In terms of the actual effect of this policy, we contribute to a global movement of boycotting Saudi Arabia. In fact, the global movement has already begun: In September, Spain halted the sale of 450 laser-guided bombs to SA, which was harmful to Saudi Arabia’s military forces. Many other European Union nations are considering a similar halt of the sales of weapons to SA. But in order for this global movement to occur, each individual nation has to do their part to be a part of it. In other words, Canada may not be the one who’s changing the outcome nor can we alone significantly alter their behaviour, but when many countries do it together, real change happens. Secondly, Canada does have influence as a protector of human rights. We are one of the top contributors to United Nations peacekeeping forces, and internally, human rights are usually quite good. Our influence in the sphere of human rights could help us influence other nations. Moreover, we solidify this reputation when we continue to support human rights abroad: it gives us more credibility to make changes in other areas when we’ve shown our support for change in this region.

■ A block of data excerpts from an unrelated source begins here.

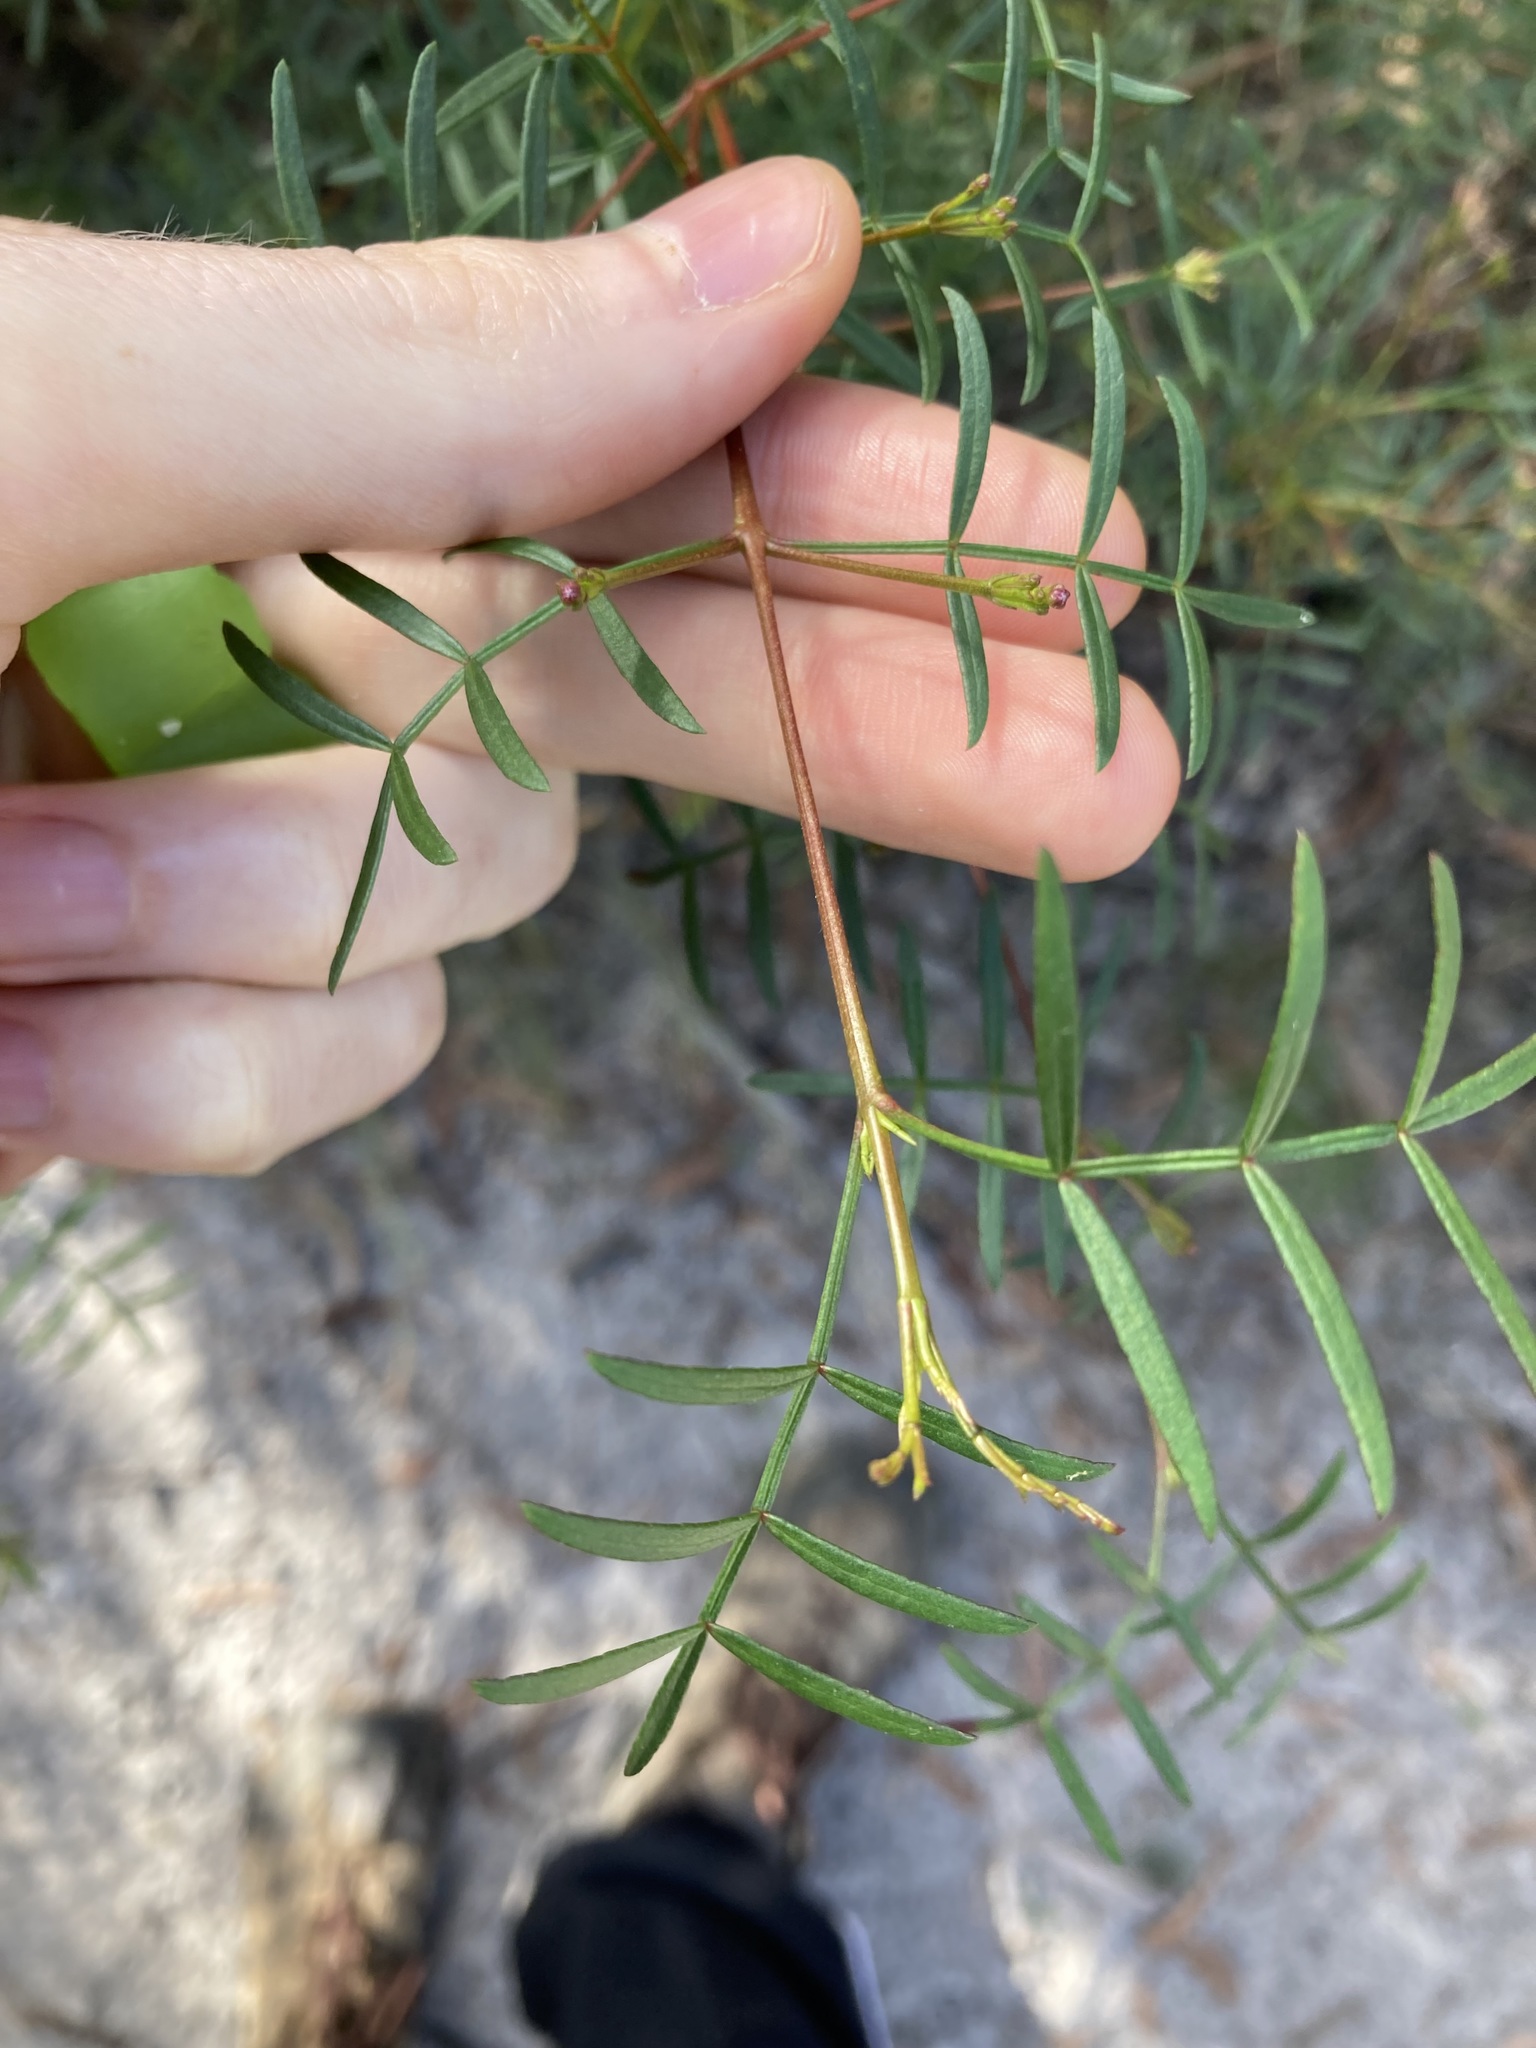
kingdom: Plantae
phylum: Tracheophyta
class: Magnoliopsida
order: Sapindales
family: Rutaceae
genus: Boronia
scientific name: Boronia pinnata
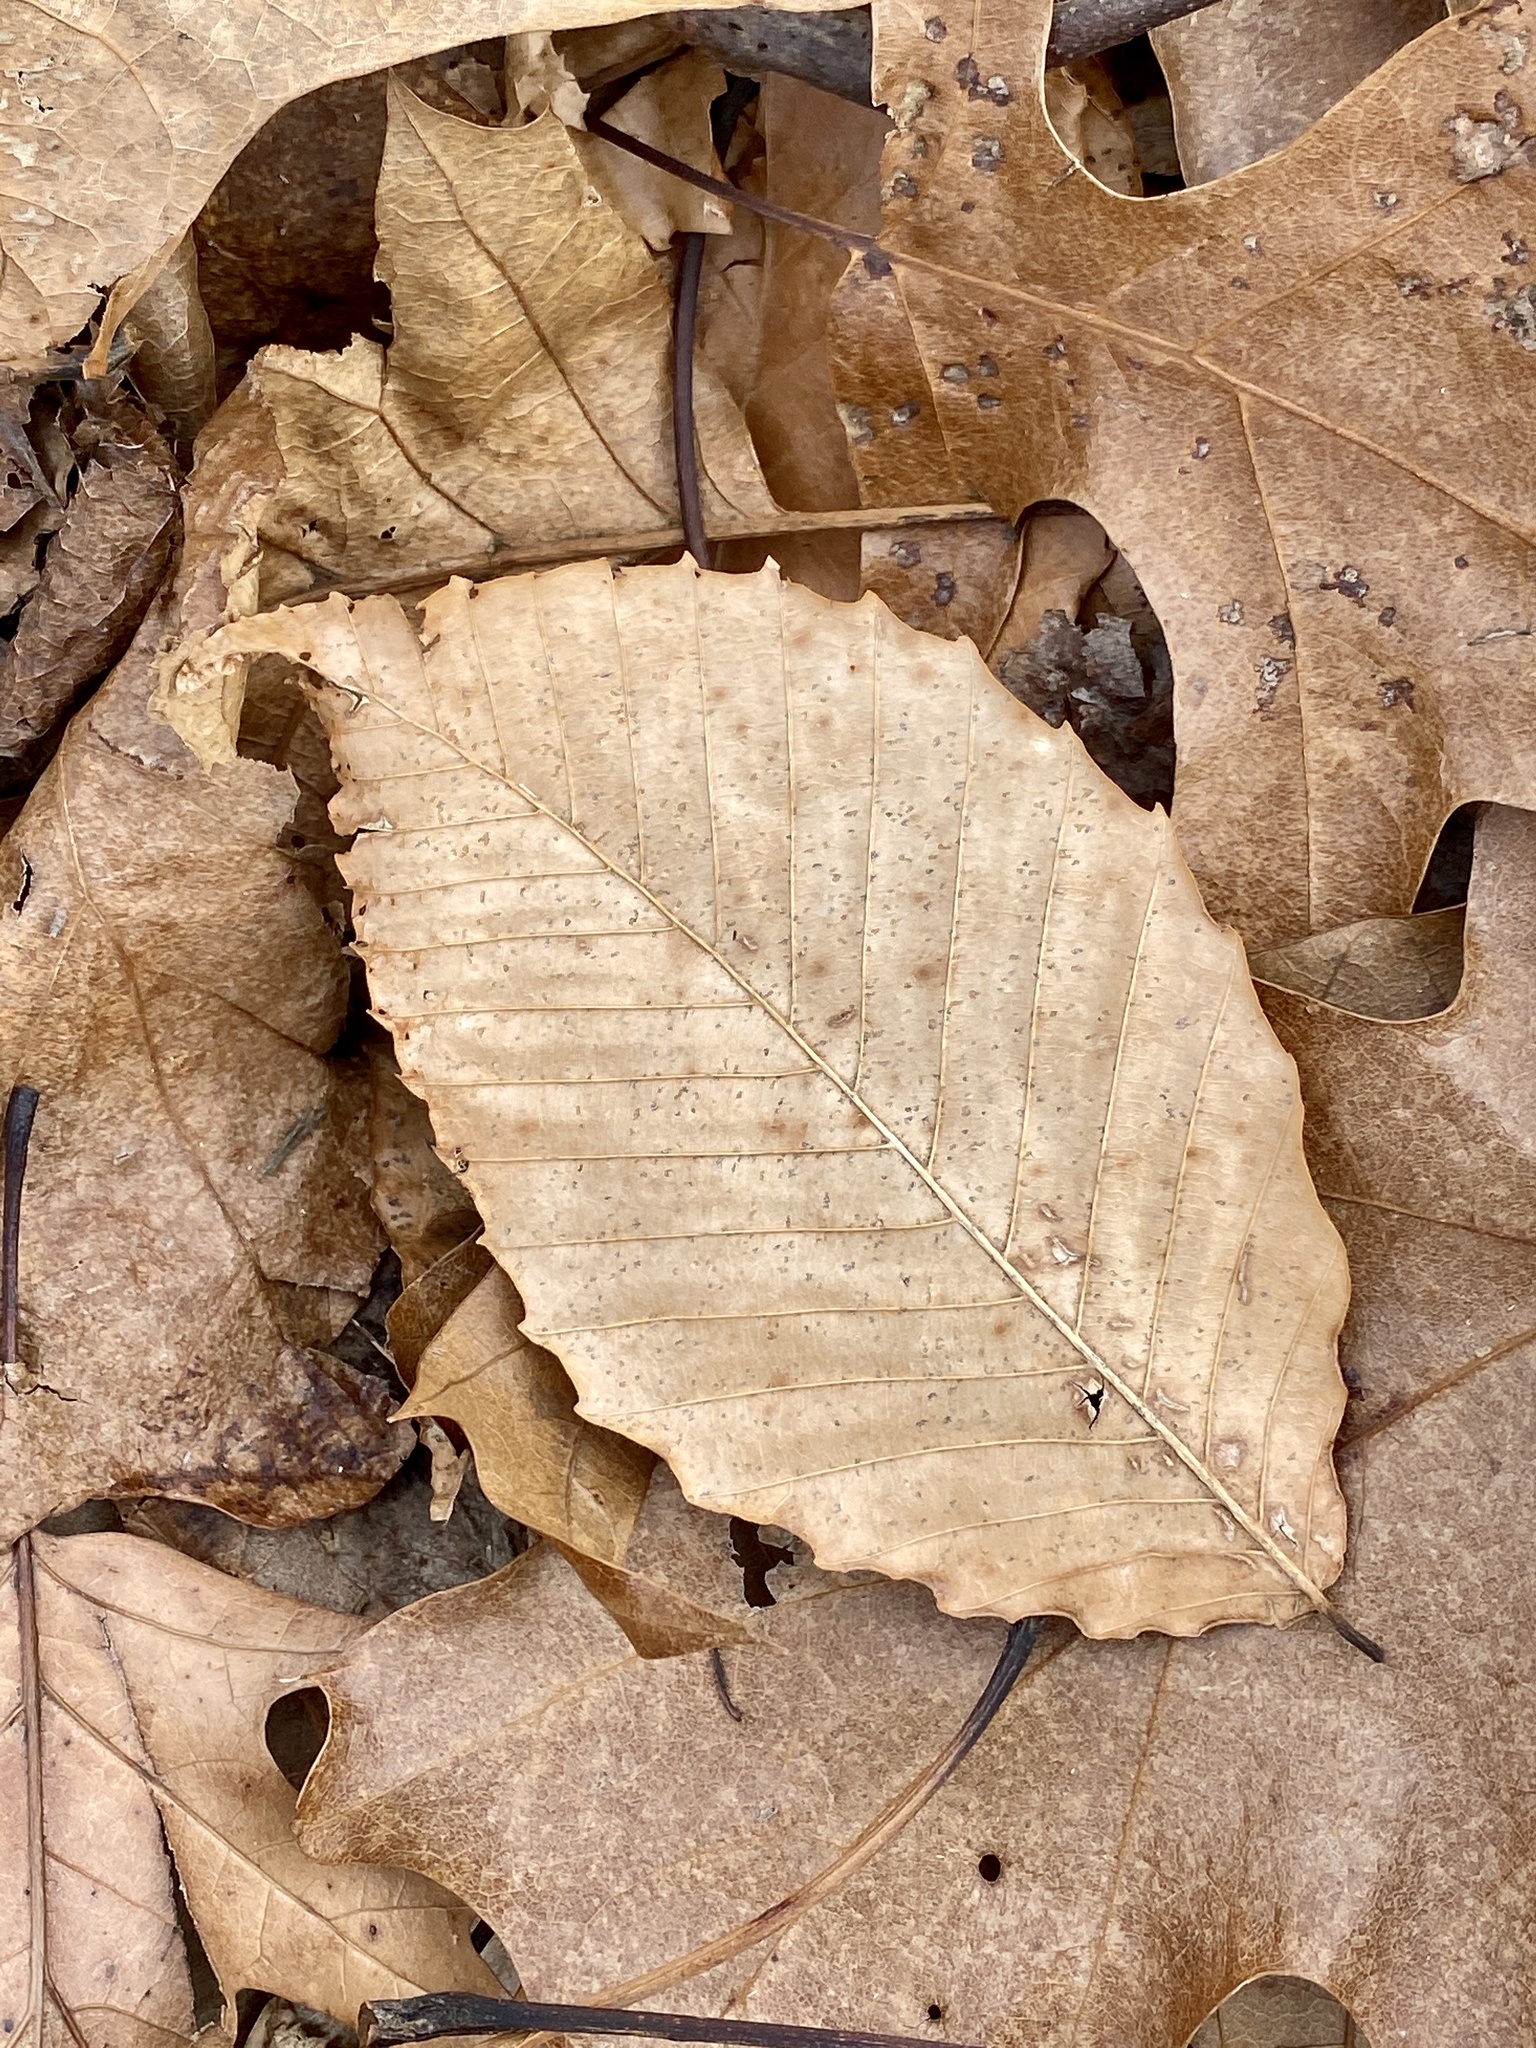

In the best case scenario, the hope would be to alter the U.S.’s policy on Saudi Arabia. We can influence the U.S. Canada and U.S. have a very robust trade relationship that has lasted for most of the last century. We provide them with many valuable resources including wood and oil, and they export many goods to us as well. Given that this is the case, it is possible that the U.S. considers either imposing harsher restrictions on their trade with Saudi Arabia or stops altogether, which is really important because the U.S. is one of the main exporters of weapons to Saudi Arabia.

But at the end of the day, even if none of these outcomes of gradual improvement, nor weakening as a regional hegemon, actually occur, on a principle level it is unacceptable for Canada to be involved in the vicious onslaught against Yemeni civilians and children. Let’s take a stand against global injustice.